If you’re an aspiring presidential candidate, says professional crisis manager Eric Dezenhall, right now is “a great time to take a pratfall because it’s so far away from anything major.”

That’s a good thing because so many of the candidates’ feet have been sliding out from under them.

The first six weeks of 2015 have featured mangled messages, snappishness, a bad hire and other flubs from the Republicans who would be president.

It’s pretty much to be expected in the earliest stages of a campaign with just short of a gazillion potential candidates who haven’t done this before.

For now, Democrats can largely sit back and enjoy the GOP clatter because expected candidate Hillary Rodham Clinton has the experience of the 2008 Democratic primaries on her resume and is expected to face little primary opposition this time.

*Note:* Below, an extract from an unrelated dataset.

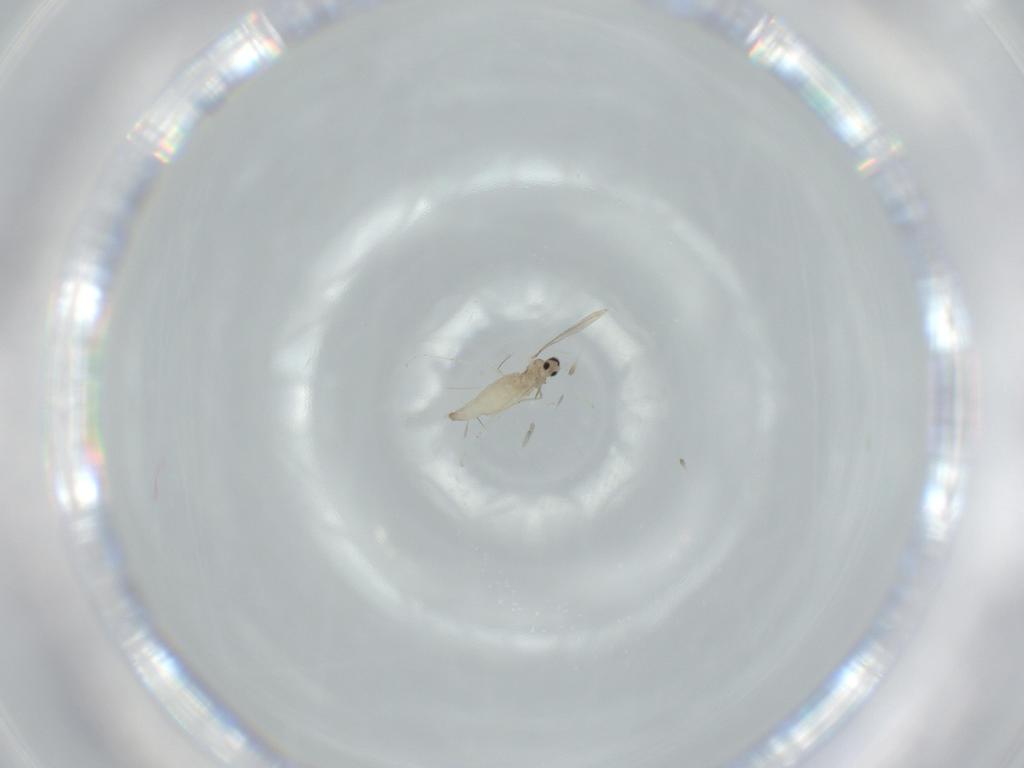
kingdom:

But Fleischer said even Clinton will have an adjustment to make if she jumps back into the presidential mosh pit after eight years of “the paid speaker’s life, which is scrutiny-free, and the charmed life of a secretary of state, where you’re not covered in the same way you are in political campaigns.”

Dezenhall said one skill that candidates on both sides will need to learn early on is damage control — both how to respond and what safely can be ignored — because errors are inevitable.

“Politics used to be about where you stood,” he said. “Now, it’s about what you stepped in.”